### Assigned task
When the line containing "registered in miRBase" appears in the entries below, begin printing there and stop after the line containing "ralcloud.shop/professional-resource-directory"; print each of those lines exactly and no other line.

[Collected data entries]
* * *

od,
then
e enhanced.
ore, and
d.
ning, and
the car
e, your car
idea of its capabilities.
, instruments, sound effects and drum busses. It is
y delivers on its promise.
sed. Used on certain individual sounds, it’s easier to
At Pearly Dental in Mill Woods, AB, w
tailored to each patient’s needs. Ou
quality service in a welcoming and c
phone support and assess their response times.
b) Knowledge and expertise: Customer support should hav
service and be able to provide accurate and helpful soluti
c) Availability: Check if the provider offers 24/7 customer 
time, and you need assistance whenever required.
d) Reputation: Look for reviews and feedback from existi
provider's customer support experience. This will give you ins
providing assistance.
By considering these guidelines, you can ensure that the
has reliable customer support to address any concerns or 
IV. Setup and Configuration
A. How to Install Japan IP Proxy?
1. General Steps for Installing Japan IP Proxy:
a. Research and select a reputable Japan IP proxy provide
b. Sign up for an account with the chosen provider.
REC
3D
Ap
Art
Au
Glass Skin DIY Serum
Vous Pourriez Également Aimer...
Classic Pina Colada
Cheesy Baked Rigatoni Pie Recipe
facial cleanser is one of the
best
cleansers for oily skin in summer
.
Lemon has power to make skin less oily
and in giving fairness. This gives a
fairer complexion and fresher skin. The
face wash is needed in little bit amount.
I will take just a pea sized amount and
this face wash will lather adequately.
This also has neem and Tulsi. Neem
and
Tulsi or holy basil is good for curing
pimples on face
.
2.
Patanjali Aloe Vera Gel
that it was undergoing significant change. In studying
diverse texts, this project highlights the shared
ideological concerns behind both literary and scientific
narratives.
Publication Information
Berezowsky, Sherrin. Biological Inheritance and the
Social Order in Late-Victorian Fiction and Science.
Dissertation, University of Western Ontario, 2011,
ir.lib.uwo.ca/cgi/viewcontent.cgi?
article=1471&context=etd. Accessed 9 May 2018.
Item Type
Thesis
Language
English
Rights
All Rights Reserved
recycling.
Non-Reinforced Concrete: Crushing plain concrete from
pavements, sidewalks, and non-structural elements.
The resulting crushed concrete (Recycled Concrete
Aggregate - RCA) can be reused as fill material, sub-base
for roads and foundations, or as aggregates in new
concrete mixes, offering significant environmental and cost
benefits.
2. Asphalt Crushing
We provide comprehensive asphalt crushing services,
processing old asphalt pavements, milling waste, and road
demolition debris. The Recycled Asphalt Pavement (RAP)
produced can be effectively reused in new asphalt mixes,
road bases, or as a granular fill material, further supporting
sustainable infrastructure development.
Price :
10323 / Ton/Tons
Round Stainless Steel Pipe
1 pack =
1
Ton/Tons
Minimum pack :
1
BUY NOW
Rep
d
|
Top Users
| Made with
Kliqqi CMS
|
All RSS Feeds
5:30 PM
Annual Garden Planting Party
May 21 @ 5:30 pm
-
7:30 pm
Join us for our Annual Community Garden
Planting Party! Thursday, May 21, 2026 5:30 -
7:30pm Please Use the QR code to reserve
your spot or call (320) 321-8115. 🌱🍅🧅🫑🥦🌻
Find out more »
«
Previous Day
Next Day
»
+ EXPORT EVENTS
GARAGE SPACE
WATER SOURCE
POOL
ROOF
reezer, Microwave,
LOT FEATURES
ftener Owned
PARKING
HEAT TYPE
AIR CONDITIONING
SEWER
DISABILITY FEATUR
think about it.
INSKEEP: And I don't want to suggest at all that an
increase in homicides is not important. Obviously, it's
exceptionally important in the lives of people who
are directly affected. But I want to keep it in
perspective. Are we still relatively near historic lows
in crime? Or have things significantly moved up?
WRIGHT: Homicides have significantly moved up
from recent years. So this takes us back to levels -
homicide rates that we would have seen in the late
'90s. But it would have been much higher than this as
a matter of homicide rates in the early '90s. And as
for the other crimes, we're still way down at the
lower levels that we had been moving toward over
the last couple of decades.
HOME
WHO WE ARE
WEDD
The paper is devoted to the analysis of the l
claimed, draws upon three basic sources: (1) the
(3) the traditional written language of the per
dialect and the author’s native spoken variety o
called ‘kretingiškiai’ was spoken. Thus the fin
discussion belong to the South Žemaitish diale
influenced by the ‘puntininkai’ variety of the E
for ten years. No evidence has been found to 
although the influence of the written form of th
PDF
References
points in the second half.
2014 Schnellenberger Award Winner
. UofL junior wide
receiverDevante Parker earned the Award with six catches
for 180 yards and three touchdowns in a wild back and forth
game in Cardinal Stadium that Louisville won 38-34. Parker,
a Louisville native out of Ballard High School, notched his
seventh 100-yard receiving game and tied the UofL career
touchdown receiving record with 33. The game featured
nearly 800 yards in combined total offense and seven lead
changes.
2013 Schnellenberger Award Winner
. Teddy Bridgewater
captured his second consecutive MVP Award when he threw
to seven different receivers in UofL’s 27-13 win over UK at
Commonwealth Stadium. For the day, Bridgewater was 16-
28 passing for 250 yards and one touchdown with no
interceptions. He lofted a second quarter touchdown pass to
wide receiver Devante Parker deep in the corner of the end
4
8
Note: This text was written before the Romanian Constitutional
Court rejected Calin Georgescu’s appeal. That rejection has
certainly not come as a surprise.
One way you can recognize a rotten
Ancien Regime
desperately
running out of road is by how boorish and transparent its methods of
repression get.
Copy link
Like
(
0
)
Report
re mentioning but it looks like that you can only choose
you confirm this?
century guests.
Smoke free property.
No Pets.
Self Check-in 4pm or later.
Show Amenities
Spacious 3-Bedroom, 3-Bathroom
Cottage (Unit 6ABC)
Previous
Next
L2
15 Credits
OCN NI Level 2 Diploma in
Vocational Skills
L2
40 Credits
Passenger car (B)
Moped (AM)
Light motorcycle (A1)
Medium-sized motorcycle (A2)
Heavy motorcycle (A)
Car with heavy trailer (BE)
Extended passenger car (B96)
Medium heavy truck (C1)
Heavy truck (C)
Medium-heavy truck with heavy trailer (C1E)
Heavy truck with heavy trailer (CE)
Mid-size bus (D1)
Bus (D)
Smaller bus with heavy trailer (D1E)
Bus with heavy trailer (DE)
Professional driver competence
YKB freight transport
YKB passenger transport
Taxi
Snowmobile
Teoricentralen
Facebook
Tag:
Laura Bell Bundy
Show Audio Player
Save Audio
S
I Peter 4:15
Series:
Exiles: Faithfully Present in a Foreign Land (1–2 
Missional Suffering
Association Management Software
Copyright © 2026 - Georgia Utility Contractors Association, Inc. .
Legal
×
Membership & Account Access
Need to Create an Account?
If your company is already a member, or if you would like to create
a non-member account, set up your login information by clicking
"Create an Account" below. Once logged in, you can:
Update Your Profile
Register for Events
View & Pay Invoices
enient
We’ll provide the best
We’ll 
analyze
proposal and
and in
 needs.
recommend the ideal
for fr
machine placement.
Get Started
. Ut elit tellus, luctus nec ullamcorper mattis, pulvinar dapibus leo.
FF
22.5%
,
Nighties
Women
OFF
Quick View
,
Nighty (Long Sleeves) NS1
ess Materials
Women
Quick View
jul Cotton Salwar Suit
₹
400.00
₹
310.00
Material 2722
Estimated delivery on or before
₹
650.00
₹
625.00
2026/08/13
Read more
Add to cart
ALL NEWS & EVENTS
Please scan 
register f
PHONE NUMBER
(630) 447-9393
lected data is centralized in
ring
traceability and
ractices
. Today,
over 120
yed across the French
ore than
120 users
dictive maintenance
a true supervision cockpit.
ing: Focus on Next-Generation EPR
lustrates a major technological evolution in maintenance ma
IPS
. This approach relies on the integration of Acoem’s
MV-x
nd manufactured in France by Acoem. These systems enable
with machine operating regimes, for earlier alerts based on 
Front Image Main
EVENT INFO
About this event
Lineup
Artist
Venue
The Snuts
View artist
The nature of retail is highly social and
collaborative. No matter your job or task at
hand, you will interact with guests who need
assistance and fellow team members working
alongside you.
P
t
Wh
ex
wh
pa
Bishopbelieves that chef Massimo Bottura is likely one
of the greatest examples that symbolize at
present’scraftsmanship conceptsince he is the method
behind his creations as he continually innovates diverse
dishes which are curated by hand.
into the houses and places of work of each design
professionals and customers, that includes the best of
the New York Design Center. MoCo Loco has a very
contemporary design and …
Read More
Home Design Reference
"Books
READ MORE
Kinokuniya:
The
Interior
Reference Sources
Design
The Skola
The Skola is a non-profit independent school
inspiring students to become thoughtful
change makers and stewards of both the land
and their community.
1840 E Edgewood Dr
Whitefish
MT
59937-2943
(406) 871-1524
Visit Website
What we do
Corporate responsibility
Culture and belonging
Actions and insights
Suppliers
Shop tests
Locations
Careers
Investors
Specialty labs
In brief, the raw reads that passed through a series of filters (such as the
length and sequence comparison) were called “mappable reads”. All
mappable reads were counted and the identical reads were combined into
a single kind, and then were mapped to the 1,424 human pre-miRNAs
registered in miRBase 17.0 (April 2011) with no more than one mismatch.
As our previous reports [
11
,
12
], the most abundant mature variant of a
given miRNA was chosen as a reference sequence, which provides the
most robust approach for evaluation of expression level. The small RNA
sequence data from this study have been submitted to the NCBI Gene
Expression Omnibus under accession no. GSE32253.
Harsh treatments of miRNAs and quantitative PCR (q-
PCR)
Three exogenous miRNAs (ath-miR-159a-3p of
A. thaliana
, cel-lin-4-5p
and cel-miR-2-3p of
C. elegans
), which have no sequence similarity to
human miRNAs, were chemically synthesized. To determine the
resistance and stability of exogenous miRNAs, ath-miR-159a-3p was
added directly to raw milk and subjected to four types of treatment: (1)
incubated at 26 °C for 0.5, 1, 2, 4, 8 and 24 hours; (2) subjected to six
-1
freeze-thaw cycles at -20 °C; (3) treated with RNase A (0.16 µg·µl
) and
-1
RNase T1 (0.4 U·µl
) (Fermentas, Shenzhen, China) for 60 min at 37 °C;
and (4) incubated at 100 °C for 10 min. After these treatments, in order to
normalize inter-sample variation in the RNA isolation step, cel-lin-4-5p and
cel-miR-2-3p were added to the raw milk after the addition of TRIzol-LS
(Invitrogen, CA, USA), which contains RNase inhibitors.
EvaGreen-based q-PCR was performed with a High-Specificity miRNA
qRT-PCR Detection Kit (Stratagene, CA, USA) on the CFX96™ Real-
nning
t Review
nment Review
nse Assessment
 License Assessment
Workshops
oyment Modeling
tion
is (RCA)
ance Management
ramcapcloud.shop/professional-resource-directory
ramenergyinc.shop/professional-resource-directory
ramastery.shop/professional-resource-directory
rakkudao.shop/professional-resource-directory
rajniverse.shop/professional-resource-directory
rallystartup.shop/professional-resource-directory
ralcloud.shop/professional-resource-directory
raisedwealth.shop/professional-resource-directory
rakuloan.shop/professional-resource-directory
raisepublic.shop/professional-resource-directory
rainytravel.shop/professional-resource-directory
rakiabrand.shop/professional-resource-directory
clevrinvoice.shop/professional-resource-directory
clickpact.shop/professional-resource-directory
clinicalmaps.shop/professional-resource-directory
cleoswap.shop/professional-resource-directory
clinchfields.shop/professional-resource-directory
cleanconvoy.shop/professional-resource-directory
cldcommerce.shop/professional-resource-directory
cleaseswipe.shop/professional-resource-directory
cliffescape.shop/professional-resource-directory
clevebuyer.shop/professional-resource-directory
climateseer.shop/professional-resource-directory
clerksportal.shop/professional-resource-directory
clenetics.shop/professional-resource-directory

* * *

### Result of this exercise
registered in miRBase 17.0 (April 2011) with no more than one mismatch.
As our previous reports [
11
,
12
], the most abundant mature variant of a
given miRNA was chosen as a reference sequence, which provides the
most robust approach for evaluation of expression level. The small RNA
sequence data from this study have been submitted to the NCBI Gene
Expression Omnibus under accession no. GSE32253.
Harsh treatments of miRNAs and quantitative PCR (q-
PCR)
Three exogenous miRNAs (ath-miR-159a-3p of
A. thaliana
, cel-lin-4-5p
and cel-miR-2-3p of
C. elegans
), which have no sequence similarity to
human miRNAs, were chemically synthesized. To determine the
resistance and stability of exogenous miRNAs, ath-miR-159a-3p was
added directly to raw milk and subjected to four types of treatment: (1)
incubated at 26 °C for 0.5, 1, 2, 4, 8 and 24 hours; (2) subjected to six
-1
freeze-thaw cycles at -20 °C; (3) treated with RNase A (0.16 µg·µl
) and
-1
RNase T1 (0.4 U·µl
) (Fermentas, Shenzhen, China) for 60 min at 37 °C;
and (4) incubated at 100 °C for 10 min. After these treatments, in order to
normalize inter-sample variation in the RNA isolation step, cel-lin-4-5p and
cel-miR-2-3p were added to the raw milk after the addition of TRIzol-LS
(Invitrogen, CA, USA), which contains RNase inhibitors.
EvaGreen-based q-PCR was performed with a High-Specificity miRNA
qRT-PCR Detection Kit (Stratagene, CA, USA) on the CFX96™ Real-
nning
t Review
nment Review
nse Assessment
 License Assessment
Workshops
oyment Modeling
tion
is (RCA)
ance Management
ramcapcloud.shop/professional-resource-directory
ramenergyinc.shop/professional-resource-directory
ramastery.shop/professional-resource-directory
rakkudao.shop/professional-resource-directory
rajniverse.shop/professional-resource-directory
rallystartup.shop/professional-resource-directory
ralcloud.shop/professional-resource-directory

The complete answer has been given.